* Extrait fourni *
· · ·
À quelques jours de la Journée internationale des droits des femmes [le 8 mars], une lassitude familière m’étreint déjà. Je reçois quotidiennement des courriels et autres messages m’exhortant à célébrer une femme admirable, ambitieuse et globalement spectaculaire. Ne serait-ce qu’à Londres, on m’a révélé l’existence d’une physicienne ayant gravi l’Everest, d’une médecin et entrepreneuse visionnaire, et d’une végane quadrilingue qui a créé une entreprise dans sa vingtaine et qui travaille dans des camps de réfugiés pendant son temps libre. Personne ne conteste les exploits de ces femmes, pas plus que la sinistre lenteur des progrès en faveur de l’égalité femmes-hommes.
La BBC a récemment publié une analyse sur l’écart des salaires entre hommes et femmes au Royaume-Uni : j’ai été stupéfaite de lire que, dans quatre entreprises privées sur 10, les chiffres de 2018 étaient pires que ceux de 2017. Ces statistiques nous rappellent sans détour que célébrer les femmes extraordinaires ne garantit en rien l’avancement des légions de femmes ordinaires. D’ailleurs, en lisant ces chiffres, on se demande même pourquoi on s’attarde sur les exceptions brillantes. Tout le monde ne peut pas être un génie, et il est fatigant de croire qu’on devrait l’être. C’est pourtant le message qui nous est souvent adressé, parfois par les génies féminins eux-mêmes.
· · ·
* Matériel fourni *
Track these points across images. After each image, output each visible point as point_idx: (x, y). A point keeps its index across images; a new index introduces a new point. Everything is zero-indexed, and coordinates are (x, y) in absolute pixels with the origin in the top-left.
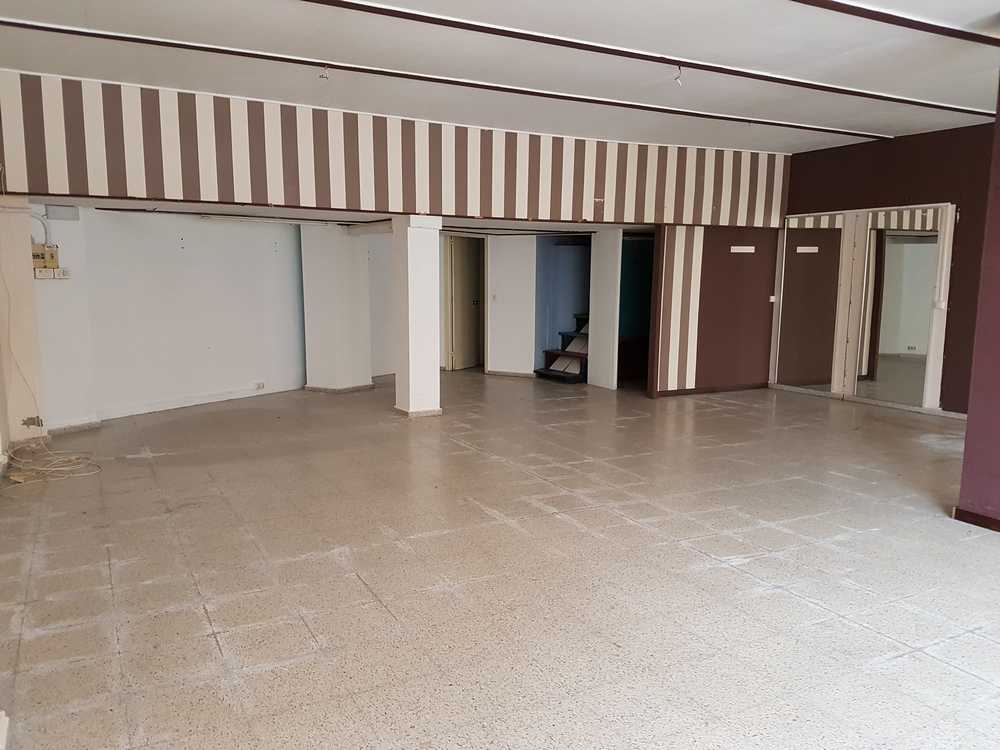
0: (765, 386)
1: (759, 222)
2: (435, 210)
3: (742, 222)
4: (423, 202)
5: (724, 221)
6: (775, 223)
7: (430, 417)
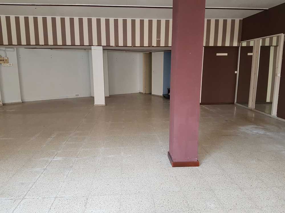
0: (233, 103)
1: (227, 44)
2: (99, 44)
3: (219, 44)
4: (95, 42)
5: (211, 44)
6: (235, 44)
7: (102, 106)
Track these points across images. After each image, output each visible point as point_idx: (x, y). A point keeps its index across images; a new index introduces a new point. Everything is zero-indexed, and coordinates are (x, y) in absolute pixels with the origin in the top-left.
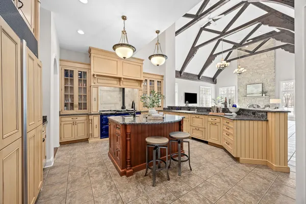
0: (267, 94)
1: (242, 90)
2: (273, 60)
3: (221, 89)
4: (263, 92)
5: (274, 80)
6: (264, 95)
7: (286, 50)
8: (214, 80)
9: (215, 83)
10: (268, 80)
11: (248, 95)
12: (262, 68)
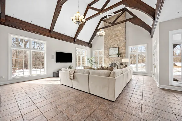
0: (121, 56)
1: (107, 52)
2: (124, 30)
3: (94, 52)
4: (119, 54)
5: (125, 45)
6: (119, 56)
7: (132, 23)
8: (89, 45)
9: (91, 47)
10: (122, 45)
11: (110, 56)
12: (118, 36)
· · ·
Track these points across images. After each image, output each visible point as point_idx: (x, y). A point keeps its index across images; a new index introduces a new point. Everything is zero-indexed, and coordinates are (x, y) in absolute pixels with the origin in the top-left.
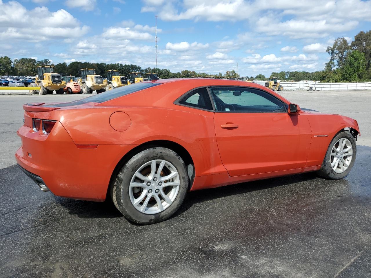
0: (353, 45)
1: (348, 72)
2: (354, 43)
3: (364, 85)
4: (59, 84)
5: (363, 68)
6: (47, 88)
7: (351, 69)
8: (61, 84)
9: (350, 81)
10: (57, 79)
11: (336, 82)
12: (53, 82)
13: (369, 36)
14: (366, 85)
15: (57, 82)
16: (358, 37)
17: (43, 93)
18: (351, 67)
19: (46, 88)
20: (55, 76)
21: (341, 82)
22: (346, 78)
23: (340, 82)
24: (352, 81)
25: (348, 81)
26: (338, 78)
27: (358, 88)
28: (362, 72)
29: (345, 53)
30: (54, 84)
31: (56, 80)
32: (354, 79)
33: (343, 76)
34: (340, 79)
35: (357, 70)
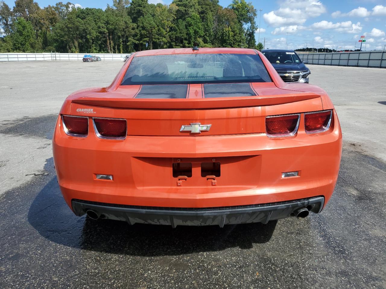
· · ·
* Activité 1 *
Répondez à ces questions sur l'extrait consacré à la Journée des droits des femmes :
(a) Quelle date figure entre crochets pour la Journée internationale des droits des femmes ?
(b) Quel média a publié l'analyse sur l'écart des salaires au Royaume-Uni ?
(c) Dans combien d'entreprises privées sur 10 les chiffres de 2018 étaient-ils pires que ceux de 2017 ?
* Activité 2 *
Quelles femmes l'extrait consacré à la Journée des droits des femmes mentionne-t-il rien qu'à Londres ? Citez-les toutes.
* Activité 3 *
Donnez la suite de l'extrait consacré à la Journée des droits des femmes, à partir de sa dernière phrase.
Les items ne servent à rien ici.

* Réponse finale 1 *
(a) Le 8 mars.
(b) La BBC.
(c) Quatre.

* Réponse finale 2 *
- une physicienne ayant gravi l'Everest
- une médecin et entrepreneuse visionnaire
- une végane quadrilingue qui a créé une entreprise dans sa vingtaine et qui travaille dans des camps de réfugiés pendant son temps libre

* Réponse finale 3 *
Le devoir d’être deux fois plus douées

Orna Ni-Chionna est l’une des dirigeantes les plus chevronnées au Royaume-Uni. Ancienne associée dans la société de conseil McKinsey, titulaire d’un MBA de Harvard, elle a siégé dans de nombreux conseils d’administration, de la mutuelle de santé Bupa à la maison de mode Burberry, en passant par les services postaux Royal Mail (où elle a été mêlée à la révolte récente des actionnaires liée aux salaires des directeurs).
À l’automne 2018, elle a écrit un billet de blog plein de sagesse sur la pénurie de femmes PDG dans les grandes entreprises. Elle donnait notamment ce conseil aux femmes : “Lors d’un entretien, nous devons être deux fois plus douées que les hommes, pour surmonter les lacunes sur nos CV et le risque que pose notre différence présumée. J’ai l’impression qu’on ne s’en rend pas bien compte.” C’est certain, mais en 2019, c’est aussi incroyablement agaçant.
Pendant combien de temps les femmes devront-elles prouver qu’elles sont deux fois plus douées que les hommes pour espérer de meilleures perspectives professionnelles ? Que faut-il faire pour changer les choses ? Autrement dit, pourquoi tant d’hommes incompétents deviennent-ils dirigeants ? Cette question est le titre d’un livre écrit par Tomas Chamorro-Premuzic, professeur de psychologie dans l’entreprise [Why Do so Many Incompetent Men Become Leaders ?, non traduit en français]. Il estime que les hommes ineptes bénéficient de notre tendance à mélanger confiance en soi et talents de dirigeant.

Repenser les attributs du bon patron

Selon lui, les narcissiques autoritaires, qui, statistiquement, sont plus souvent des hommes, parviennent plus facilement à décrocher des postes à haute responsabilité, aux dépens de personnes plus compétentes, attentionnées et humbles – souvent des femmes. Nous devons repenser les attributs d’un bon patron.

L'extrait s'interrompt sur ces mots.